万が一、スマホの紛失や書類の誤廃棄などで個人情報が外部に流出した場合、個人情報保護法では「速やかな報告・説明義務」が明文化されています。

✅ 情報漏えい発生時に必要な行動:

  • 事実関係の早期確認(発生日・規模・対象者)
  • 監督官庁(個人情報保護委員会)への報告
  • 対象患者への説明とお詫び(書面・電話等)
  • 再発防止策の実施と記録

これらを事前に想定し、「個人情報取扱い規程」や「漏えい時の対応フロー」を作成・共有しておくことが、法令遵守と信頼維持に直結します。


5. 院内で整備しておきたいルールとチェックリスト

チェック項目OK/NG備考
問診票に利用目的が明記されているか□ OK □ NG明示せず取得すると法令違反
LINE予約時に利用規約が案内されているか□ OK □ NG第三者委託のため説明が必要
クラウド予約・電子カルテの運用規程があるか□ OK □ NG委託契約書があると望ましい
口コミ返信で個人情報に触れていないか□ OK □ NG「通院状況」「症状」等に注意
漏えい時の対応フローを院内共有しているか□ OK □ NGシナリオ別の対応策が必要

よくある質問(FAQ)

Q:個人情報保護法は個人院でも適用されますか?
A:はい、すべての法人・個人事業者が対象です。院の規模や業種は関係ありません。

Q:LINEやGoogleフォームで問診票を記入させても問題ありませんか?
A:セキュリティ確保や同意取得、第三者提供の有無などを確認・明示しておけば可能です。

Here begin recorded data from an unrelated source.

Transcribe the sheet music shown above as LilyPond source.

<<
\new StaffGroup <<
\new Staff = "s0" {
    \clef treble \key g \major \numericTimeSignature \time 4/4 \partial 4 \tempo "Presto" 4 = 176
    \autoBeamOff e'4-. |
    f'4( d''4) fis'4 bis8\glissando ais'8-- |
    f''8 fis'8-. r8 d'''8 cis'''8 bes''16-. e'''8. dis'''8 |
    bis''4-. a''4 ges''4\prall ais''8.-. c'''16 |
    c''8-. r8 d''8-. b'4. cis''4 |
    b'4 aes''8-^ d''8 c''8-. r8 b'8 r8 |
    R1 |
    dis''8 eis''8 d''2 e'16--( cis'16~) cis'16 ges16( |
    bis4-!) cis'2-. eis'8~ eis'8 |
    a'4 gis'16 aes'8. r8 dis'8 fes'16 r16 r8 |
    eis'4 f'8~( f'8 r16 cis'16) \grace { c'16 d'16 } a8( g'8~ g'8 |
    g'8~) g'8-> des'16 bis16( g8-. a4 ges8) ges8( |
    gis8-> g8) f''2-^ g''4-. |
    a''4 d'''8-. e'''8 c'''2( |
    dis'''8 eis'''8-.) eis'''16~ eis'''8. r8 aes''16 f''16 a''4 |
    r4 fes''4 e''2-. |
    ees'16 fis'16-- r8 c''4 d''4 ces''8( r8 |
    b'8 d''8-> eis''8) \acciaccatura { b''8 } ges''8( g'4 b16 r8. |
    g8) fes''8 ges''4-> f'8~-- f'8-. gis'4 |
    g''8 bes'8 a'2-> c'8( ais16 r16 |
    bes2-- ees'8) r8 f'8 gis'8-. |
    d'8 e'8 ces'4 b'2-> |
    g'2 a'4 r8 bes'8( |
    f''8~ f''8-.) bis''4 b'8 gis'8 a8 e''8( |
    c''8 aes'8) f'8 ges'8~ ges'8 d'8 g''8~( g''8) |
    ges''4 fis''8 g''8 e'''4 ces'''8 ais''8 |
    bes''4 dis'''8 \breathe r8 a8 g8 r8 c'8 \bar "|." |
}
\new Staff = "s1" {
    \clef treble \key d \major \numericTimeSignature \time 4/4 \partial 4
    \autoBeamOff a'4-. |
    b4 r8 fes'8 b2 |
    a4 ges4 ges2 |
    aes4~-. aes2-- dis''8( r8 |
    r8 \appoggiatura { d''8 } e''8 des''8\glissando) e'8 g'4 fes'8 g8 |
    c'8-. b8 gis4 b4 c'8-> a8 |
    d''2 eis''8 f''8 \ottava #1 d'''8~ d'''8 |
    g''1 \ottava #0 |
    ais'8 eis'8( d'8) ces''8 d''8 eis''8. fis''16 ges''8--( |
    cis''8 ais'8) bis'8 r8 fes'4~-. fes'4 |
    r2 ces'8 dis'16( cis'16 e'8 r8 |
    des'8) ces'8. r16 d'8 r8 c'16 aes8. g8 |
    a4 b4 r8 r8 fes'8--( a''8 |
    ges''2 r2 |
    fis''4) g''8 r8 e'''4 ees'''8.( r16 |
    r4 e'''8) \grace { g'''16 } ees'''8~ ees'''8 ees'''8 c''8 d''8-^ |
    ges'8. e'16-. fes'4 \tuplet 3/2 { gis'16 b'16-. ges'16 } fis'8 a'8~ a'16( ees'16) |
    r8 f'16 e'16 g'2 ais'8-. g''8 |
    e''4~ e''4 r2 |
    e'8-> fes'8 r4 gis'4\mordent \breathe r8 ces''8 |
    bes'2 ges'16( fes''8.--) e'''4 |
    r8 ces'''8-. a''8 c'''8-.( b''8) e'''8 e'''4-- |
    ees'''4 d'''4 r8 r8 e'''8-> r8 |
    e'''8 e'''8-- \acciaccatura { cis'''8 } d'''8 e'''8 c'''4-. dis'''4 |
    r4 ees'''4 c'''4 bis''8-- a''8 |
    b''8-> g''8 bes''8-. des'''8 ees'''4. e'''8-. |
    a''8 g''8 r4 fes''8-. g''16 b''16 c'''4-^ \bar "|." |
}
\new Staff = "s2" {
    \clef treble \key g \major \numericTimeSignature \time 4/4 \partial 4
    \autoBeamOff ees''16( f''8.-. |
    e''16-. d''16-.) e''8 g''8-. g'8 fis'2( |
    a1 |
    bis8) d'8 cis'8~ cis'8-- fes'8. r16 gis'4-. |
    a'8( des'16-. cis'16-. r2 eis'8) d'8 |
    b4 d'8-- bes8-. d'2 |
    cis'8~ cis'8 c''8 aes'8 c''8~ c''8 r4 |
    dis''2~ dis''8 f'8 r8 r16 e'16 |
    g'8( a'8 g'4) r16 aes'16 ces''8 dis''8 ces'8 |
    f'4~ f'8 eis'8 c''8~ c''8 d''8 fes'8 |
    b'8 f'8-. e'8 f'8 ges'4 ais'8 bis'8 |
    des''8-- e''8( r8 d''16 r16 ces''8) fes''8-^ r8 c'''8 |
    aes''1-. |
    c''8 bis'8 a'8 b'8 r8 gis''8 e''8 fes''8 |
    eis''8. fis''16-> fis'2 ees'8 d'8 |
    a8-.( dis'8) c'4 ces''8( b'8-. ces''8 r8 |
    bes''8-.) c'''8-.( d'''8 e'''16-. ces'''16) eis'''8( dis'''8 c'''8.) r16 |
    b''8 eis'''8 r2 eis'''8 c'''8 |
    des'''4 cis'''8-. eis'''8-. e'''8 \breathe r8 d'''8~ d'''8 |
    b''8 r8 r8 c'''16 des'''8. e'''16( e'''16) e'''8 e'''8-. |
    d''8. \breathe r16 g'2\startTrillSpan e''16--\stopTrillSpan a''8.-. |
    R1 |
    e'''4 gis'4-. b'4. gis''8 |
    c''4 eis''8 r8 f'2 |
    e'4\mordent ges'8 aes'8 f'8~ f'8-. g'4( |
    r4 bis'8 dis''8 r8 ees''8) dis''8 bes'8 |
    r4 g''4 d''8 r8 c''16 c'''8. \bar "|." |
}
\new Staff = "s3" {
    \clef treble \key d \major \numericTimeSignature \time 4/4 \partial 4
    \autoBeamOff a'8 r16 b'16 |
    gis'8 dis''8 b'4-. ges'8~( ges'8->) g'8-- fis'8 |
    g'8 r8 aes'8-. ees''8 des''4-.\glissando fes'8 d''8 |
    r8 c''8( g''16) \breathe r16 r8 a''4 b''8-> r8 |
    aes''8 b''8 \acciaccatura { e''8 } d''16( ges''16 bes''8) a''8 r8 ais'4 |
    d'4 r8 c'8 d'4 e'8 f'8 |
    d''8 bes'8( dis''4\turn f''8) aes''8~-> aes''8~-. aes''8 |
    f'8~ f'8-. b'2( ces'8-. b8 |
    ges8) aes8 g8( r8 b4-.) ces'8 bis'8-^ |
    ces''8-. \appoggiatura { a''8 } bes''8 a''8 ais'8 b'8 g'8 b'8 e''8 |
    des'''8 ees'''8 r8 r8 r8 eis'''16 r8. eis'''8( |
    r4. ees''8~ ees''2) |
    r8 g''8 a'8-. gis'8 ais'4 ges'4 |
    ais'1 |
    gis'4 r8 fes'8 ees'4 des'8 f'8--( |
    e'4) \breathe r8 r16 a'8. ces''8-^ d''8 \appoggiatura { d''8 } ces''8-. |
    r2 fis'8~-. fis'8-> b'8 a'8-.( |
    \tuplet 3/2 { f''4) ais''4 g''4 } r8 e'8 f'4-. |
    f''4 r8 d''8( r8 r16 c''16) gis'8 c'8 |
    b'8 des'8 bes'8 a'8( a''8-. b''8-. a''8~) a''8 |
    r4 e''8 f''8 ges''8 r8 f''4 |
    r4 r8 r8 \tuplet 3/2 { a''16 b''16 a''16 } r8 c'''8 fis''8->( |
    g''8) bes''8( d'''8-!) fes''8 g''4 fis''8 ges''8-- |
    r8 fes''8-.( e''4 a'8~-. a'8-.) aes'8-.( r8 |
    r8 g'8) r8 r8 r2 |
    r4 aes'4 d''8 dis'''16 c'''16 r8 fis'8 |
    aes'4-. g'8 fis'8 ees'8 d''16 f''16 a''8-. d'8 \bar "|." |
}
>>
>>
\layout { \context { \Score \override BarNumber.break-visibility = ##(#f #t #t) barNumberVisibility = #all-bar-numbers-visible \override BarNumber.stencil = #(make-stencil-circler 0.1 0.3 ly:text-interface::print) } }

Q:口コミ返信に「◯回目の施術」など具体的に書いてもいいですか?
A:NGです。患者本人が投稿していても、院側が詳細に言及すると法的リスクがあります。


まとめ:法律対応は患者信頼と院の価値を守る「当たり前の備え」

個人情報の取扱いは、法令遵守の問題だけでなく、鍼灸院の信頼性そのものを左右する重要なテーマです。
「対応していない」では済まされない時代に、問診票の管理、LINEやSNSの運用、口コミ返信の言葉選びまで、すべてが患者から見られています。

今回のチェックリストや対応ポイントを参考に、まずは小さなところから改善を始めましょう。
“患者の立場に立った情報管理”を徹底することが、選ばれる鍼灸院への第一歩です。